> [Questions]
a. Dans le récit du marchandage avec les lamas, extrais mot pour mot le passage qui va de « Soit trente francs » jusqu'à « de mon portefeuille. » inclus.
b. Prolonge le récit du marchandage avec les lamas en reprenant juste après sa dernière phrase.

> [Texte extrait]
== == ==

Soit trente francs : ce qui représente au moins cent francs ici.
Cette demande exorbitante m'effraya tellement que je repris le chemin de ma charrette. En voyant cette bonne aubaine leur échapper, les dégoûtants cerbères virent qu'ils avaient fait fausse
route. Ils se précipitèrent de nouveau sur moi et me saisirent, qui par un pan de ma jaquette, qui par un bras, qui par une main, pour me ramener, presque de force, devant la porte
intérieure.
Là, je parvins à me dégager de l'étreinte de ces lamas sans vergogne, et je commençai à entrer en marché avec eux, tout comme s'il se fût agi de l'achat d'une potiche ou d'un cloisonné.
près une longue discussion, le prix d'entrée fut enfin fixé à neuf francs, que je versai immédiatement entre les mains d'un vieux lama qui m'arracha, sans plus de façon, mon billet de banque des
mains, au moment où je le tirais de mon portefeuille.

== == ==

> [Entrées du jeu de données]
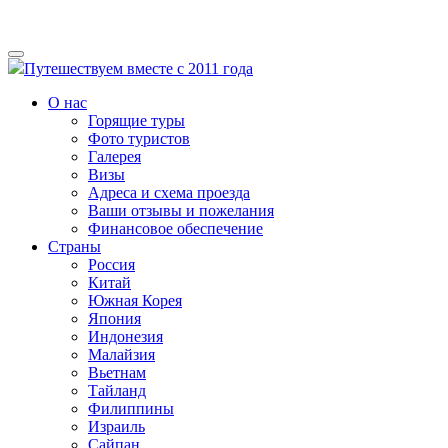
Путешествуем вместе с 2011 года
О нас
Горящие туры
Фото туристов
Галерея
Визы
Адреса и схема проезда
Ваши отзывы и пожелания
Финансовое обеспечение
Страны
Россия
Китай
Южная Корея
Япония
Индонезия
Малайзия
Вьетнам
Тайланд
Филиппины
Израиль
Сайпан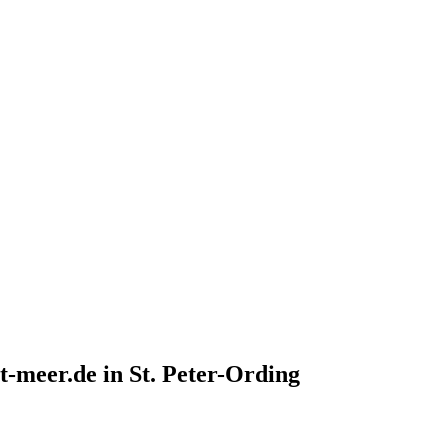
-meer.de in St. Peter-Ording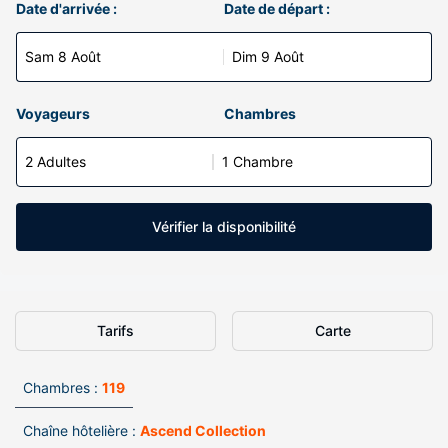
Date d'arrivée :
Date de départ :
Sam 8 Août
Dim 9 Août
Voyageurs
Chambres
2 Adultes
1 Chambre
Vérifier la disponibilité
Tarifs
Carte
Chambres :
119
Chaîne hôtelière :
Ascend Collection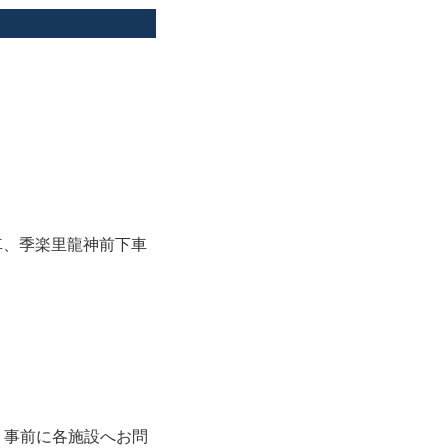
車、季楽里龍神前下車
、事前に各施設へお問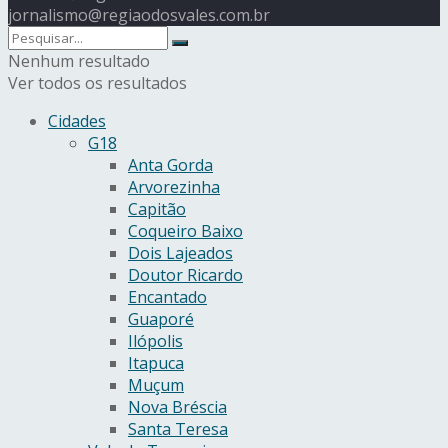
jornalismo@regiaodosvales.com.br
Nenhum resultado
Ver todos os resultados
Cidades
G18
Anta Gorda
Arvorezinha
Capitão
Coqueiro Baixo
Dois Lajeados
Doutor Ricardo
Encantado
Guaporé
Ilópolis
Itapuca
Muçum
Nova Bréscia
Santa Teresa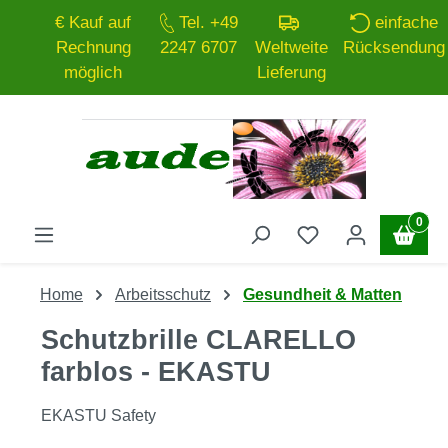
€ Kauf auf
Tel. +49
einfache
Zum Hauptinhalt springen
Rechnung
2247 6707
Weltweite
Rücksendung
möglich
Lieferung
0
Home
Arbeitsschutz
Gesundheit & Matten
Schutzbrille CLARELLO
farblos - EKASTU
EKASTU Safety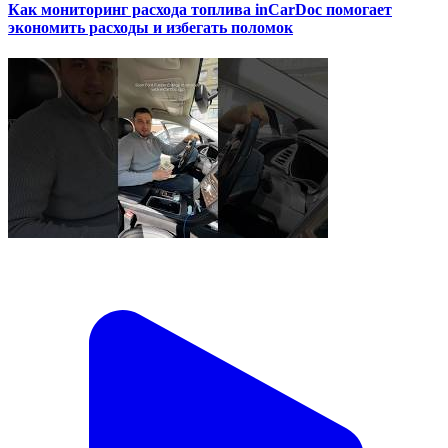
Как мониторинг расхода топлива inCarDoc помогает
экономить расходы и избегать поломок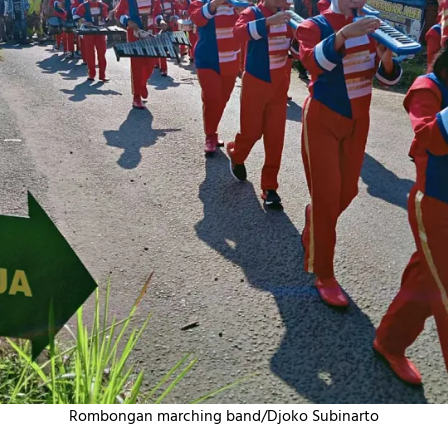
Rombongan marching band/Djoko Subinarto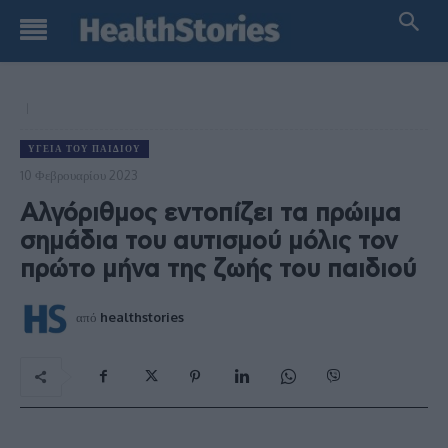
ΥΓΕΊΑ ΤΟΥ ΠΑΙΔΙΟΎ
10 Φεβρουαρίου 2023
Αλγόριθμος εντοπίζει τα πρώιμα
σημάδια του αυτισμού μόλις τον
πρώτο μήνα της ζωής του παιδιού
από
healthstories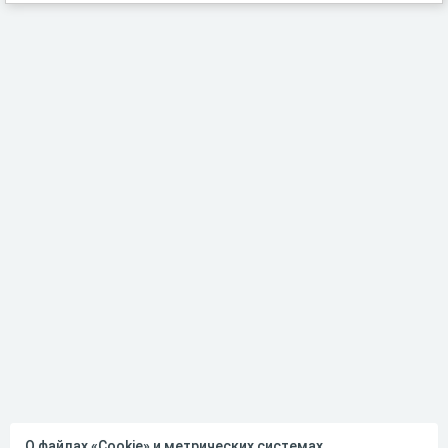
О файлах «Cookie» и метрических системах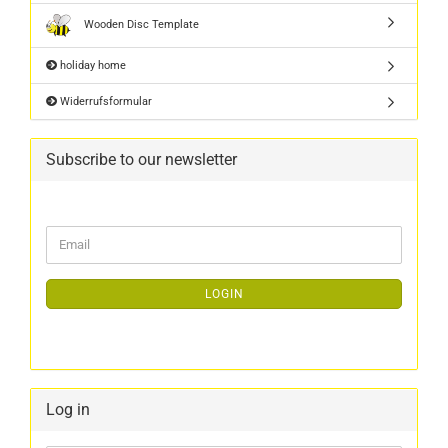
Wooden Disc Template
holiday home
Widerrufsformular
Subscribe to our newsletter
LOGIN
Log in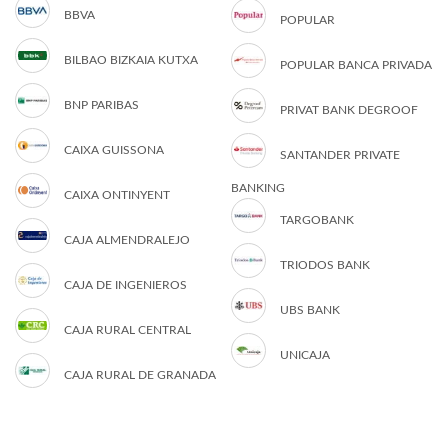
BBVA
POPULAR
BILBAO BIZKAIA KUTXA
POPULAR BANCA PRIVADA
BNP PARIBAS
PRIVAT BANK DEGROOF
CAIXA GUISSONA
SANTANDER PRIVATE
BANKING
CAIXA ONTINYENT
TARGOBANK
CAJA ALMENDRALEJO
TRIODOS BANK
CAJA DE INGENIEROS
UBS BANK
CAJA RURAL CENTRAL
UNICAJA
CAJA RURAL DE GRANADA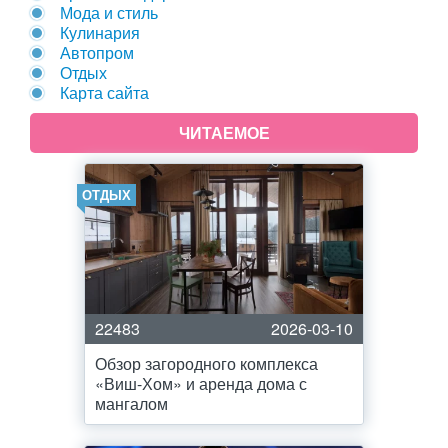
Мода и стиль
Кулинария
Автопром
Отдых
Карта сайта
ЧИТАЕМОЕ
ОТДЫХ
22483
2026-03-10
Обзор загородного комплекса
«Виш-Хом» и аренда дома с
мангалом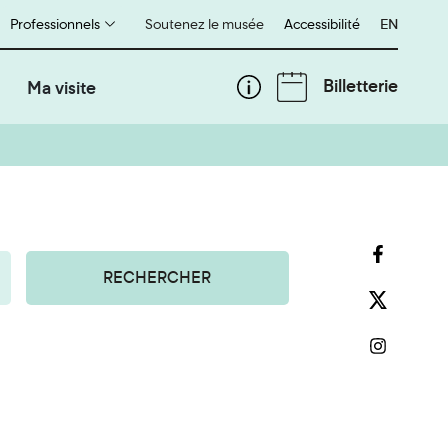
Professionnels
Soutenez le musée
Accessibilité
English
EN
Billetterie
Ma visite
RECHERCHER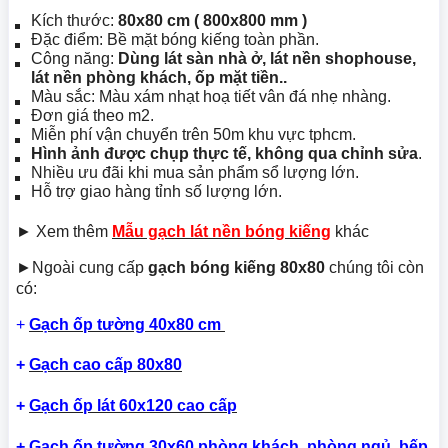
Kích thước:
8
0x80 cm ( 800x800 mm )
Đặc điểm: Bề mặt bóng kiếng toàn phần.
Công năng:
Dùng lát sàn nhà ở, lát nền shophouse,
lát nền phòng khách, ốp mặt tiền..
Màu sắc: Màu xám nhạt hoạ tiết vân đá nhẹ nhàng.
Đơn giá theo m2.
Miễn phí vận chuyển trên 50m khu vực tphcm.
Hình ảnh được chụp thực tế, không qua chỉnh sửa
.
Nhiều ưu đãi khi mua sản phẩm sổ lượng lớn.
Hỗ trợ giao hàng tỉnh số lượng lớn.
► Xem thêm
M
ẫu gạch lát nền bóng kiếng
khác
►Ngoài cung cấp
gạch bóng kiếng 80x80
chúng tôi còn
có:
+
Gạch ốp tường 40x80 cm
+
Gạch cao cấp 80x80
+
Gạch ốp lát 60x120 cao cấp
+
Gạch ốp tường 30x60 phòng khách, phòng ngủ, bếp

== == ==

> [Réponses attendues]
a.
Soit trente francs : ce qui représente au moins cent francs ici.
Cette demande exorbitante m'effraya tellement que je repris le chemin de ma charrette. En voyant cette bonne aubaine leur échapper, les dégoûtants cerbères virent qu'ils avaient fait fausse
route. Ils se précipitèrent de nouveau sur moi et me saisirent, qui par un pan de ma jaquette, qui par un bras, qui par une main, pour me ramener, presque de force, devant la porte
intérieure.
Là, je parvins à me dégager de l'étreinte de ces lamas sans vergogne, et je commençai à entrer en marché avec eux, tout comme s'il se fût agi de l'achat d'une potiche ou d'un cloisonné.
près une longue discussion, le prix d'entrée fut enfin fixé à neuf francs, que je versai immédiatement entre les mains d'un vieux lama qui m'arracha, sans plus de façon, mon billet de banque des
mains, au moment où je le tirais de mon portefeuille.

b.
Je me disposais à franchir la porte, lorsque les deux portiers, qui n'avaient rien reçu, se précipitèrent sur moi et m'empoignèrent solidement, avec l'intention évidente de me retenir prisonnier.
En présence de cette trahison, je n'avais qu'à payer une seconde rançon ; mais avant d'en discuter le prix, j'exigeai impérieusement de mes deux gardiens qu'ils se tinssent à distance
respectueuse, et pour cause. Ces repoussants personnages, avec leurs habits jaunes vernis de graisse, leur crâne pouilleux sans un cheveu, me donnaient presque le mal de mer. Et leur physionomie
était bien en harmonie avec leur plumage : nez crochu de la rapacité, lèvres épaisses de la bestialité, front fuyant de l'imbécillité ; en un mot, les stigmates de tous les vices.
Quand enfin je fus dégagé des étreintes de ces affreux cerbères, et que l'air fut un peu purifié de l'odeur qui se dégageait de leur personne, je leur proposai avec calme trois francs, et je
finis par passer en ajoutant cinquante centimes.
Me voici sauvé !
....
... Mon lama était justement le gardien du sanctuaire qui occupe le fond de la cour et qui est le plus important de la lamasserie, à en juger par l'élévation de son toit de tuiles bleues
vernissées . La divinité qui l'habite est la plus grande, par la taille, de toute la Chine.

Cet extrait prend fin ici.